COME MISURARE IL PRINCIPIO DI EQUITÀ
In questo contesto, il ruolo delle compagnie, ribadisce Gigliotti, “è di contemperare tutti gli interessi in gioco in una logica di bilanciamento solidale: i diritti dei singoli di ottenere il giusto risarcimento e l’interesse della collettività verso premi assicurativi non eccessivamente onerosi”.

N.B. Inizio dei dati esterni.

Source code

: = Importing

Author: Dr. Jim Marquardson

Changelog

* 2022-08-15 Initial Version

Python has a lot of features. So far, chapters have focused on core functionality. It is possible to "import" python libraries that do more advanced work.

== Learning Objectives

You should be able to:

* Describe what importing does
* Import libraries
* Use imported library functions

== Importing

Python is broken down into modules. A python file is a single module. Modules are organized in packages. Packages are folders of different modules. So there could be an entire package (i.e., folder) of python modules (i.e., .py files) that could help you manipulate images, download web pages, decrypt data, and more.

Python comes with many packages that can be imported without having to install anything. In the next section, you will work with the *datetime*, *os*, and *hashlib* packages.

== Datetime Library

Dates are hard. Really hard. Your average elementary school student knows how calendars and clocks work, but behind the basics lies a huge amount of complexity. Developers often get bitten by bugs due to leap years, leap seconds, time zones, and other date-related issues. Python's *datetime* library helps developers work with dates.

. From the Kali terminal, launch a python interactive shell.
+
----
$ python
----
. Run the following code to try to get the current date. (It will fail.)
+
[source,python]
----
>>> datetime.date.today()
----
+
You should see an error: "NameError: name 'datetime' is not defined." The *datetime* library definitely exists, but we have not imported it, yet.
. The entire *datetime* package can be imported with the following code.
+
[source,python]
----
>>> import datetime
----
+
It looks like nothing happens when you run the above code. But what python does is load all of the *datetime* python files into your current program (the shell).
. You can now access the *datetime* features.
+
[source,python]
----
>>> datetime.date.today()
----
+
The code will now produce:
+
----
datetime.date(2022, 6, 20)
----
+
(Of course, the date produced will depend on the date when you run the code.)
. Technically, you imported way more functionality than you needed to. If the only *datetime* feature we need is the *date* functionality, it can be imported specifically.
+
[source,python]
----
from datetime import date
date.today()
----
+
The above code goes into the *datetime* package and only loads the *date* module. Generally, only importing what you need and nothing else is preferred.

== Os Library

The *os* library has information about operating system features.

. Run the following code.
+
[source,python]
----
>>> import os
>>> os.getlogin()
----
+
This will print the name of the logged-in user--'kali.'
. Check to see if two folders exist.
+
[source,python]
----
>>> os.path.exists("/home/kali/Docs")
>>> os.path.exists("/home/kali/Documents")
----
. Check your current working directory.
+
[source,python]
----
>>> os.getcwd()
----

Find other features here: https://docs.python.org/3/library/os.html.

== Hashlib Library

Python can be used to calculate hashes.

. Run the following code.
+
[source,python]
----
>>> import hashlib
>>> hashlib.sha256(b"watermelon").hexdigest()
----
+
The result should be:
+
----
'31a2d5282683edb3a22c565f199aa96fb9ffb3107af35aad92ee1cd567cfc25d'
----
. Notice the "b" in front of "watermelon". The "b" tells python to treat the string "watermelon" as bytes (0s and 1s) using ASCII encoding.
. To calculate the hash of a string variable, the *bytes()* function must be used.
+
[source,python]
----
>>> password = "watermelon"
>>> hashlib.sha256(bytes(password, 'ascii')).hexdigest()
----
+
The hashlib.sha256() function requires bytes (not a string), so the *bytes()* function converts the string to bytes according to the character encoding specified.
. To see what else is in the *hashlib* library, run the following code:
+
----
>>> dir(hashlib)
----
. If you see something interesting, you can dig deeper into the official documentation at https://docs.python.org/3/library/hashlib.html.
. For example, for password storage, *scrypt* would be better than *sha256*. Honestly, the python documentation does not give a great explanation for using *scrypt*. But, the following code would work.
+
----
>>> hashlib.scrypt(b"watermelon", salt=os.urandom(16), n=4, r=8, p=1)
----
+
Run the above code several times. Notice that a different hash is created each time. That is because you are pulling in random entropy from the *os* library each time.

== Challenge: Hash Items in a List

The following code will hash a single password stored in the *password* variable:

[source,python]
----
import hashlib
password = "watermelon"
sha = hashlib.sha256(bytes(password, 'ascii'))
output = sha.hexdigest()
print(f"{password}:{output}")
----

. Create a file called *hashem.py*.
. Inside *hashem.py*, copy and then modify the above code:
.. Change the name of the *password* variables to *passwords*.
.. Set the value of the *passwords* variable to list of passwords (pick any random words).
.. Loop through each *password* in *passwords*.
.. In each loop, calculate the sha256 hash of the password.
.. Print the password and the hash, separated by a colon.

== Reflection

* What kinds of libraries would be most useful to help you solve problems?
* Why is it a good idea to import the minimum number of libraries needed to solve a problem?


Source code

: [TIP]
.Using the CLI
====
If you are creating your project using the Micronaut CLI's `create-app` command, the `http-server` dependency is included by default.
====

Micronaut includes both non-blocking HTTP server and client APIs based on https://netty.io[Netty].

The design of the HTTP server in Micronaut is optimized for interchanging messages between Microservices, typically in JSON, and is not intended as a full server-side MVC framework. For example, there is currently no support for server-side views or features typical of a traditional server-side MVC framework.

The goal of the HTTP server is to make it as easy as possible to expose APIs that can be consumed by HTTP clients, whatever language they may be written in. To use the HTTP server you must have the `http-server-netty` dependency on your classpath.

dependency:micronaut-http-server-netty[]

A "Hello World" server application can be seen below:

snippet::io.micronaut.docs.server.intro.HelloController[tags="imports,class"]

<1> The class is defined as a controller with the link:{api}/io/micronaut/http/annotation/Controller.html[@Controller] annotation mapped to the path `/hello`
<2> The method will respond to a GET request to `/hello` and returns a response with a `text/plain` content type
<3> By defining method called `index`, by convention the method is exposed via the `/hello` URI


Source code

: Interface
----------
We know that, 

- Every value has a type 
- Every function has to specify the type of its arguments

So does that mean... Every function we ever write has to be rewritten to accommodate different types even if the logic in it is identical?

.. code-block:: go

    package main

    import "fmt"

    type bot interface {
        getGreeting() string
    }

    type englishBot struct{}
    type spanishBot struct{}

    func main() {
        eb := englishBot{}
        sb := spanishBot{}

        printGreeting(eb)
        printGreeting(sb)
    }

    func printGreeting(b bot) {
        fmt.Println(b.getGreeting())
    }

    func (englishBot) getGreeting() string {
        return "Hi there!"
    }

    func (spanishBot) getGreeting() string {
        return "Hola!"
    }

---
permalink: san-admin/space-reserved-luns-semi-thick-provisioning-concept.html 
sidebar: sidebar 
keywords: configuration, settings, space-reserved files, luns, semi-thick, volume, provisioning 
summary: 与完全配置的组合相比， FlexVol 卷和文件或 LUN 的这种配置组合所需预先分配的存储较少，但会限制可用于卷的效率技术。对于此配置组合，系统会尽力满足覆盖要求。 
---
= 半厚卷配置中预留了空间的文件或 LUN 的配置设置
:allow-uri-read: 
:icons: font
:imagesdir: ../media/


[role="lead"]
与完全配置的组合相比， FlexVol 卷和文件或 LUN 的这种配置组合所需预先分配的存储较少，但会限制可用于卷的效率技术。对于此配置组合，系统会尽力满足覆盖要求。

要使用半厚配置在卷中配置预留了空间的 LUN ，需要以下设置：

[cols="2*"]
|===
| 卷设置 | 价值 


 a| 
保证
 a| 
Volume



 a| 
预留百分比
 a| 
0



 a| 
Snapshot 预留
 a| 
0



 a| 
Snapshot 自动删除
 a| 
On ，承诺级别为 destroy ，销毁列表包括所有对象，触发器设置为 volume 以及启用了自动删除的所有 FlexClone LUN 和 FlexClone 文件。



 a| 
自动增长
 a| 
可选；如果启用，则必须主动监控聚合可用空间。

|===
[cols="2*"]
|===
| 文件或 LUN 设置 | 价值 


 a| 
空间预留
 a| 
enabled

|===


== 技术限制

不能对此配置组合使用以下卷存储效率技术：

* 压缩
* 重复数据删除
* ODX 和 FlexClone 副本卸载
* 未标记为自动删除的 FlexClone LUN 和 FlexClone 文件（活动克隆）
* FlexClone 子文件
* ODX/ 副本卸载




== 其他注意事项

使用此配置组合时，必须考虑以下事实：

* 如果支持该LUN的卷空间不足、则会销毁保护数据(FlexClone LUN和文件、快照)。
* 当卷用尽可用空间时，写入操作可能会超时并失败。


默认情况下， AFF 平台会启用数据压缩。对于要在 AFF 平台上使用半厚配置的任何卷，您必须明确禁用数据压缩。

È verosimile, almeno secondo quanto sostengono le compagnie, che l’approvazione delle tabelle nazionali e il conseguente minor costo complessivo delle macro lesioni possa portare a una riduzione tariffaria. Tuttavia, non ci sarà automatismo perché permarranno profonde disparità. “Per quanto riguarda il danno cosiddetto da perdita del rapporto parentale, che ingloba il danno da sofferenza morale e l’alterazione delle abitudini di vita – spiega la manager di UnipolSai – vi sono profonde differenze tra le tabelle di Milano e quelle di Roma. È evidente che siamo di fronte a un panorama giurisprudenziale di grande incertezza valutativa, cui fanno da pendant risarcimenti sperequati a scapito del principio di equità sostanziale per cui, a fronte di casi analoghi, la misura del risarcimento dovrebbe essere analoga per tutti i danneggiati”.
UN REGIME IN AUTOGESTIONE
Restano poi da considerare quelle voci di danno che si possono definire emergenti, cioè il danno da perdita del bene vita e quello da lucida agonia. Siamo davvero di fronte a un’anarchia valutativa? In che misura la magistratura ha contribuito ad alimentare la confusione? “La magistratura – risponde Spera – ha avuto un ruolo di supplenza. Ha percepito l’esigenza di uniformità nel sistema e si è fatta carico di eliminare questa disparità istituzionale. Noi (del tribunale di Milano, ndr) con la redazione delle tabelle ci siamo autolimitati e abbiamo fatto bene: però è chiaro che, laddove tutto parte da un’autolimitazione, ci possono essere discrasie: in un regime di autogestione e di supplenza, i problemi non si risolvono mai completamente”. Spera sosteneva la vocazione nazionale della tabella milanese già prima che la sentenza della Cassazione effettivamente la sancisse. “Tuttavia – conclude – la Cassazione avrebbe potuto avere in questi anni, su questo tema, una funzione nomofilattica maggiore: spesso le sentenze si sovrappongono, si contraddicono. La Corte, a mio avviso, è chiamata a pronunciarsi più uniformemente su questi temi”.